Morris estaba abajo cuando el primer oficial solicitó su presencia. Irónicamente, White le transmitió el mensaje. Al no percibir amenaza alguna en el muchacho, Morris se dirigió a la cabina con aire arrogante.

– ¿Señor?

– Ah, sí, señor Morris -dijo Devaux con consideración-. Entiendo que se ha producido cierta diferencia de opiniones entre sus compañeros de rancho y usted. ¿Es eso cierto?

– Bueno, hmm, sí señor, en realidad, así ha sido, señor. Pero ya se ha solucionado, señor.

– A su entera satisfacción, creo -preguntó el primer oficial, sin apenas poder contener el sarcasmo de su voz.

– Sí, señor.

– Pero no a la mía. -Devaux le dirigió una dura mirada a Morris-. ¿Fue usted el primero en golpear?

– Bueno, señor, yo…

– ¿Fue usted, señor? ¿Lo fue?

– Sí señor -susurró Morris.

– ¿Fue provocado?

Morris sintió que era una trampa. No podía decir que le habían provocado, puesto que Cranston testificaría en su contra y ello le perjudicaría.

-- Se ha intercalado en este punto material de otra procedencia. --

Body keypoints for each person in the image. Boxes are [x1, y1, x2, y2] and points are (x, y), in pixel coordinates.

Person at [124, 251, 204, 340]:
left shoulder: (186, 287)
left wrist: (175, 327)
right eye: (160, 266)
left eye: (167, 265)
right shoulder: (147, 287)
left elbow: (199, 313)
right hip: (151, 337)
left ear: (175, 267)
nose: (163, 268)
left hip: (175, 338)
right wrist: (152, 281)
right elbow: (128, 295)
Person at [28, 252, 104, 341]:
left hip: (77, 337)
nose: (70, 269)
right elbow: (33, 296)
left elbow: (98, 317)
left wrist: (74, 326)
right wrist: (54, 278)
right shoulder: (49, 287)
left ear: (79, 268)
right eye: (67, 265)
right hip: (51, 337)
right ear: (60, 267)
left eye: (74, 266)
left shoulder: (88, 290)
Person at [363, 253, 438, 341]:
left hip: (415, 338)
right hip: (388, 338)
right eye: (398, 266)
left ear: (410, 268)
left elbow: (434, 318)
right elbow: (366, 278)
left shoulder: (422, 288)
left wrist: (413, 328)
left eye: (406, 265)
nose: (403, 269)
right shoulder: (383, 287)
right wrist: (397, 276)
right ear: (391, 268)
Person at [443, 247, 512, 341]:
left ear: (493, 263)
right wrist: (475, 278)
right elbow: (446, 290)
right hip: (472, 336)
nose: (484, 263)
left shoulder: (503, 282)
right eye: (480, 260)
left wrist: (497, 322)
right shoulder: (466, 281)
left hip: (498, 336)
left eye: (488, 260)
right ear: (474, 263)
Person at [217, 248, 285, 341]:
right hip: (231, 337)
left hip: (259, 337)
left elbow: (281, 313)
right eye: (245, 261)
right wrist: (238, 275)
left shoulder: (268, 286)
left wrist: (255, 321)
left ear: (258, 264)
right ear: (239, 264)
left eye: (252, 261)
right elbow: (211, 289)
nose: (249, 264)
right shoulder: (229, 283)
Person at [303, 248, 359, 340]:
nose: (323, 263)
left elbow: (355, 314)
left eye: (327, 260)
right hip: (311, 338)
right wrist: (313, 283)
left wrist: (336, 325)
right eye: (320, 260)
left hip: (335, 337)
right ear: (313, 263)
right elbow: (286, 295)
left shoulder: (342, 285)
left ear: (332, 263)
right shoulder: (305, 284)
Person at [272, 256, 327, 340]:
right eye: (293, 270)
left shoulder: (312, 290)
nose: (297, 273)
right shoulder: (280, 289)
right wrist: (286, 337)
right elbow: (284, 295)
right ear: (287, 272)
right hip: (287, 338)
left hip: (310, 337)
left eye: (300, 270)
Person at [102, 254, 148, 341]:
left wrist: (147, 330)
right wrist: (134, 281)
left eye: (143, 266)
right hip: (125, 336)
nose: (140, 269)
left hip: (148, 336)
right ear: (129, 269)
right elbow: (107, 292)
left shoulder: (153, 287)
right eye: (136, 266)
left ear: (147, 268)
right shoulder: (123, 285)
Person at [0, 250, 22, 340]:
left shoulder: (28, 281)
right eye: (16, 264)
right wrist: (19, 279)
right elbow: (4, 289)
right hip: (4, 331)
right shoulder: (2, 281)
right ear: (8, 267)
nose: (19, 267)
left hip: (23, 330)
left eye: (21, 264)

Se conformó con un ademán resentido.

– Señor Morris, ha sido usted fuente de problemas en este barco y debería destituirlo, por no hablar de la soga que contempla el artículo 29 de las Ordenanzas Militares…-Morris palideció y comenzó a respirar con dificultad-. Pero haré que le transfieran a otro barco cuando nos reunamos de nuevo con la flota. No intente conseguir un puesto en ningún barco del que yo sea primer oficial o, por Dios, que le haré tirar por la borda. Mientras tanto, no ejercerá influencia alguna en el sollado, ¿me entiende?

Morris asintió.

– Muy bien, y de momento, irá usted a la cofa del juanete de proa, donde permanecerá hasta que considere que se requiere su presencia en cubierta.